** What you should do **
Beneath this task is a listing; tally its lines that contain "David" and give only the total.

** Records supplied **
^^^^

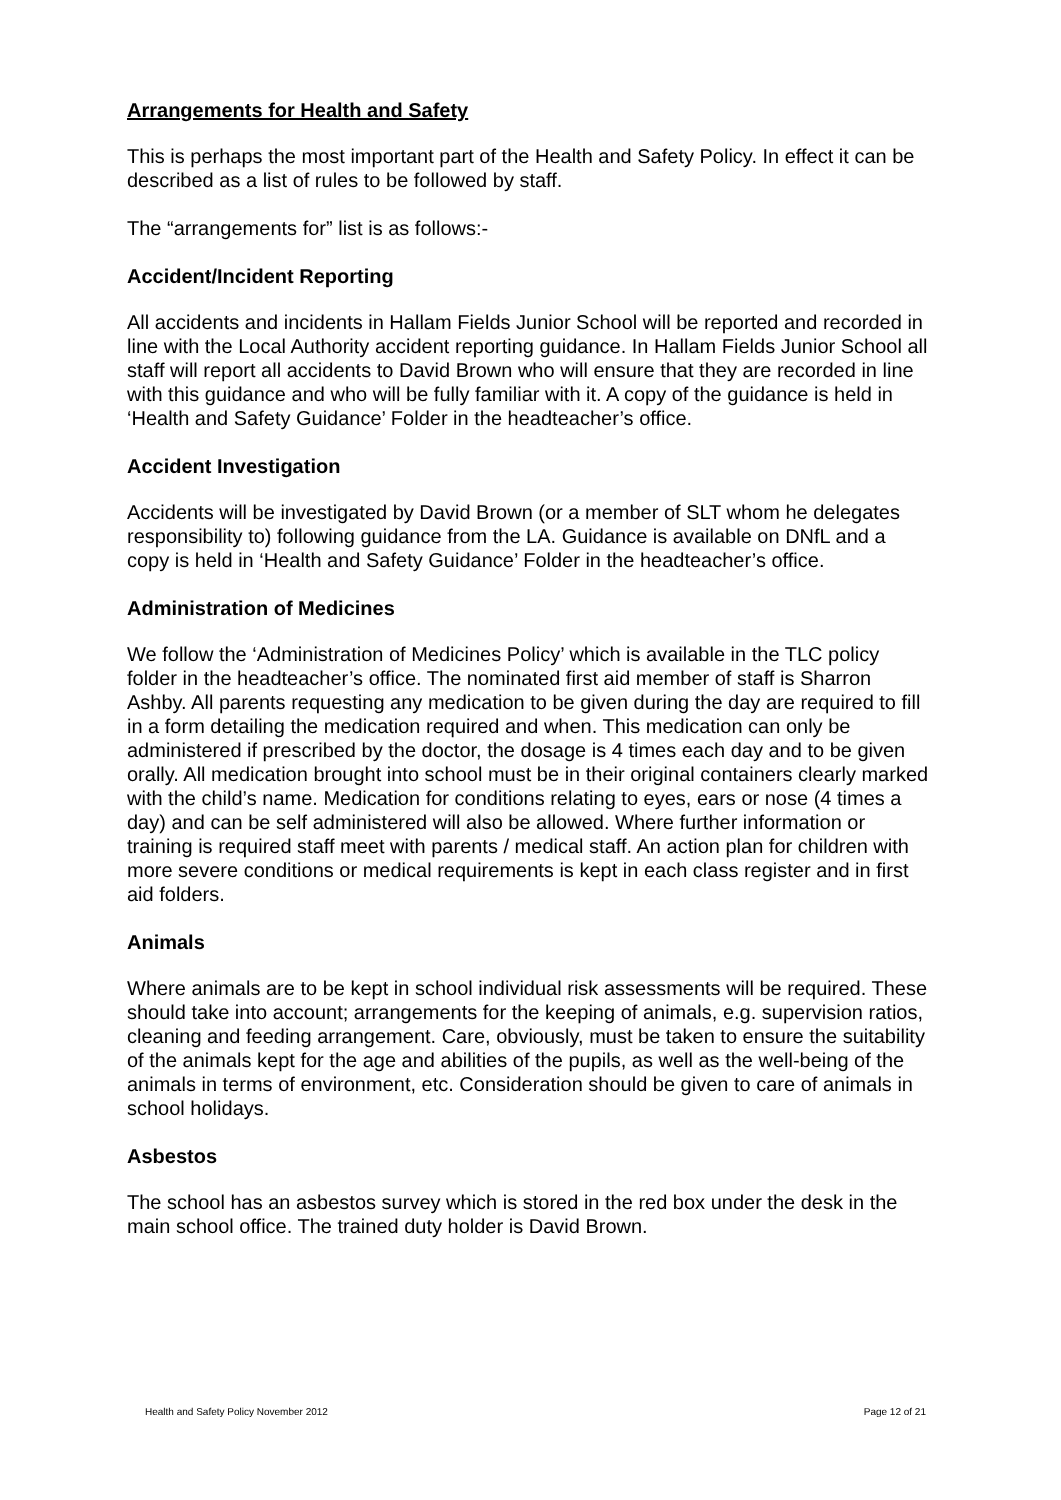Arrangements for Health and Safety
This is perhaps the most important part of the Health and Safety Policy. In effect it can be described as a list of rules to be followed by staff.
The “arrangements for” list is as follows:-
Accident/Incident Reporting
All accidents and incidents in Hallam Fields Junior School will be reported and recorded in line with the Local Authority accident reporting guidance. In Hallam Fields Junior School all staff will report all accidents to David Brown who will ensure that they are recorded in line with this guidance and who will be fully familiar with it. A copy of the guidance is held in ‘Health and Safety Guidance’ Folder in the headteacher’s office.
Accident Investigation
Accidents will be investigated by David Brown (or a member of SLT whom he delegates responsibility to) following guidance from the LA. Guidance is available on DNfL and a copy is held in ‘Health and Safety Guidance’ Folder in the headteacher’s office.
Administration of Medicines
We follow the ‘Administration of Medicines Policy’ which is available in the TLC policy folder in the headteacher’s office. The nominated first aid member of staff is Sharron Ashby. All parents requesting any medication to be given during the day are required to fill in a form detailing the medication required and when. This medication can only be administered if prescribed by the doctor, the dosage is 4 times each day and to be given orally. All medication brought into school must be in their original containers clearly marked with the child’s name. Medication for conditions relating to eyes, ears or nose (4 times a day) and can be self administered will also be allowed. Where further information or training is required staff meet with parents / medical staff. An action plan for children with more severe conditions or medical requirements is kept in each class register and in first aid folders.
Animals
Where animals are to be kept in school individual risk assessments will be required. These should take into account; arrangements for the keeping of animals, e.g. supervision ratios, cleaning and feeding arrangement. Care, obviously, must be taken to ensure the suitability of the animals kept for the age and abilities of the pupils, as well as the well-being of the animals in terms of environment, etc. Consideration should be given to care of animals in school holidays.
Asbestos
The school has an asbestos survey which is stored in the red box under the desk in the main school office. The trained duty holder is David Brown.
Health and Safety Policy November 2012 Page 12 of 21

^^^^

** Answer **
3